No longer do you hear the din of canning lines or the whistles calling workers to the latest catch, or catch the overwhelming smell of fish and fishmeal described by Steinbeck. Rather than the sound of sloshing water in pipelines, you hear lapping waves on the beach and rocks.
A restaurant in an old cannery overhangs the sea as it would have in the past. Canneries were designed like this to make the ‘landing’ of the catch easier. The sardines didn’t have much chance. First the purse-seiner boats would move through a shoal of sardines, with nets strung between them. Later, the sardine catch would be sucked into the cannery from the sea, via floating hoppers and pipes.
Cars drive along Cannery Row underneath a series of enclosed bridges. In the canning era these bridges allowed the fish to be conveyed from one side of the road to the other, for open-top, canning, cooking, sealing, packing and despatch by freight train.
The Monterey Aquarium
Striking colours and shapes in the Aquarium’s tanks © Marjie CourtisThe aquarium, built on a former cannery site, showcases sea life, while paying tribute to its early heritage. The foyer salutes the canning era with an explanatory display in its foyer of machinery, packaging and photos of cannery activities – and an invitation to see living sardines in shoals in the aquarium. Two storey tanks allow you to see marine life in the depths and near the surface. To me, the aquarium was also art gallery and natural history museum. The vivid orange sea-nettles, trailing their long tendrils, moved with such beauty and synchronicity against their blue background, that I felt I was back in the contemporary art museum of The Broad in Los Angeles. In both places, colour and shape rule.
Sea otters were playing in another exhibit, while others showcased the scientific pursuits of the aquarium. For me, there was an immediate link to a real-life friend of John Steinbeck, re-created in the novel, as “Doc”, a lovable marine-life aficionado. He was constantly at Monterey Bay’s tidal pools, finding marine specimens to fulfil orders from Universities and Labs. The diversity of the area’s marine life was appreciated long before the aquarium showcased it.

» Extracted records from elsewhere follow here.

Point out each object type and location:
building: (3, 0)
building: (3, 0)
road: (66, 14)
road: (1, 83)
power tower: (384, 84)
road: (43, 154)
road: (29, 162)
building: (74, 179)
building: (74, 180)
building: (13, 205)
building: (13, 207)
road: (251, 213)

A cannery-era display in the Aquarium’s foyer © Marjie CourtisFrom Monterey a coach drove us along the Seventeen Mile Drive to Carmel, in Clint Eastwood territory, past expensive golf courses, opulent homes and Monterey Cypresses. Then it headed to San Francisco.
Choosing a Hybrid Tour
My choice of this hybrid tour was a good one for me. I could begin it on any virtually any day of the week. It was easier than organising it myself and there was no constant tour-guide chatter. There was no need to drive and keep my eyes on the road. And it was a cheaper option than a private guide.

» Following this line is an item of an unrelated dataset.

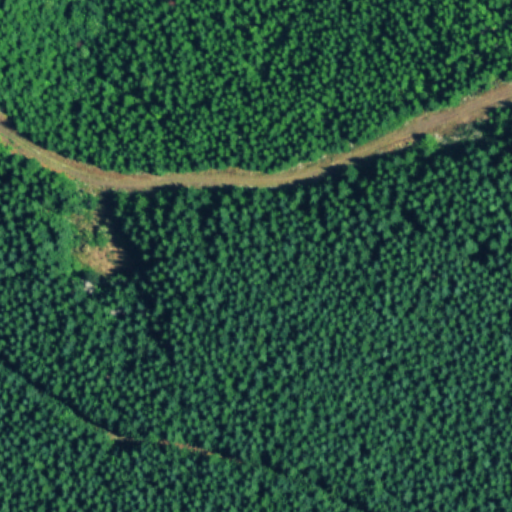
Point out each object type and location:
road: (183, 441)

A couple of things would have improved my journey. The company now provides an option to stay two nights in Monterey, a preferable option. I’d managed to have a good look at Monterey, but it was mainly because of a co-operative coach driver agreeing to a change in pick-up point and time. This can’t be guaranteed.
The other thing I’d change would be the name of Hearst Castle. Perhaps to ‘Hearst’s Folly’! Or “Morgan’s Masterpiece”. After all, if a street could be named after a novel, why not a castle after its architect?
Trip notes
A similar tour runs from San Francisco to Los Angeles.
The writer travelled at her own expense. She flew direct from Melbourne to Los Angeles with Qantas.